Swastika (illustration)
Swastika (illustration)Thinkstock

A 93-year-old ex-Nazi stripped of his Canadian citizenship for an unprecedented fourth time is vowing to appeal the decision yet again.

Last week, Canada revoked the citizenship of Helmut Oberlander, a retired developer in Waterloo, Ontario, who has been accused of hiding his Nazi past before obtaining citizenship in 1960. The government had stripped Oberlander of his citizenship in 2001, 2007 and 2012, but the decisions were repealed after appeals by his lawyers.
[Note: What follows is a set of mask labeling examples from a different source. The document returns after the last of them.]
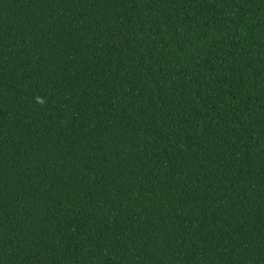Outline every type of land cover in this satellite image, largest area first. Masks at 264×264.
Masks as SVG:
<instances>
[{
	"label": "trees",
	"instance_id": "trees-1",
	"mask_svg": "<svg viewBox=\"0 0 264 264\" xmlns=\"http://www.w3.org/2000/svg\"><path fill=\"white\" fill-rule=\"evenodd\" d=\"M0 264H264V0H0Z\"/></svg>",
	"mask_w": 264,
	"mask_h": 264
}]
</instances>
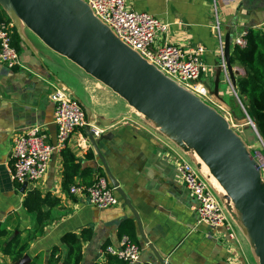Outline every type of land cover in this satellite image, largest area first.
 <instances>
[{
	"label": "crops",
	"instance_id": "1",
	"mask_svg": "<svg viewBox=\"0 0 264 264\" xmlns=\"http://www.w3.org/2000/svg\"><path fill=\"white\" fill-rule=\"evenodd\" d=\"M125 2L127 8L153 15L168 25L160 43L183 49L204 47L202 60L209 71L200 82L211 92L216 85L218 95H213L212 101L230 111L228 102L233 94L229 86L222 87L226 83L222 71L215 83L218 42L212 29L210 0ZM219 16L222 40H229V56L233 40L242 32L250 28L264 32V0H219ZM17 30L22 40V67L8 68L0 63V226L24 238L33 228V220L22 205L27 192L36 189L42 196L49 193L58 200L44 234L33 240L25 253L30 260L49 254L64 233L86 230L90 238L82 242L80 264H105L103 247H117L120 238L127 235L124 231L140 248L137 264H257L247 235L229 213L235 240L223 229L197 224L194 200L177 175L173 154L179 152L197 166L188 151L159 130L141 131L135 125L138 118L119 95L48 48L22 24ZM231 69L236 84L238 77L245 76V69L236 64H231ZM54 81L79 100L88 123L105 130L94 143L86 129H77L70 136L64 149L83 168L92 170L89 177L77 176L72 184L89 185L104 177L109 186L118 188L114 190L117 206L101 210L70 195L69 188L62 185L61 151L52 155L46 174L38 181L27 183L24 189L12 181L10 154L15 135L39 126L49 143L55 140L54 104L49 98ZM197 169L204 176L201 168ZM0 258L3 263L4 257Z\"/></svg>",
	"mask_w": 264,
	"mask_h": 264
},
{
	"label": "water",
	"instance_id": "2",
	"mask_svg": "<svg viewBox=\"0 0 264 264\" xmlns=\"http://www.w3.org/2000/svg\"><path fill=\"white\" fill-rule=\"evenodd\" d=\"M71 1L80 3L84 11L99 20L83 1ZM61 2L62 0H0V6L16 30L17 25L25 26L48 48L66 57L86 74L110 88L147 120L154 121L156 124L152 123L159 127V131L174 140L180 139L186 147H191L240 213L249 236L244 232L250 241L257 264H264V179L258 163L241 138L230 128L227 119L215 108L162 74L121 42L99 20L112 35V42L119 46L108 47L103 37L81 22L72 10L61 6ZM131 56L144 63L143 74L136 70ZM224 56L228 76L235 87L227 38L224 42ZM220 72V67L216 68V84ZM150 75L155 76L151 78ZM210 93L217 97L216 85L215 91ZM75 99L79 102L76 97ZM252 127L260 138L256 128L253 125ZM87 130L88 138L94 143L92 132L89 128ZM178 144L188 151L180 142ZM195 167L200 168L198 163ZM201 176L215 192L226 212L228 211L227 214L237 221L207 178L202 174ZM26 186L27 182L23 183L22 189ZM113 188L118 190L115 184ZM241 228L243 229L242 226ZM28 261L29 257L24 255L19 263L27 264Z\"/></svg>",
	"mask_w": 264,
	"mask_h": 264
},
{
	"label": "built area",
	"instance_id": "3",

Born in Ukraine, he was forcibly conscripted as an interpreter for the Nazis with Einsatzkommando 10a, a mobile killing unit that executed thousands of Jews in the former Soviet Union. Oberlander has consistently maintained that he never killed anyone.

A statement issued Wednesday by the Centre for Israel and Jewish Affairs hailed the Canadian government’s action.

“We thank and applaud the Canadian government for again stripping Oberlander of his citizenship,” CEO Shimon Koffler Fogel said. “The legal facts in the case are not in dispute: Oberlander was a member of a savage Nazi unit that murdered more than 90,000 Jews in the Holocaust.

“There is no statute of limitations for such heinous crimes.”

Successful appeals for Oberlander and other accused ex-Nazis in Canada have triggered criticism by Jewish bodies that the Canadian government was not doing enough to bring alleged former Nazi war criminals to justice.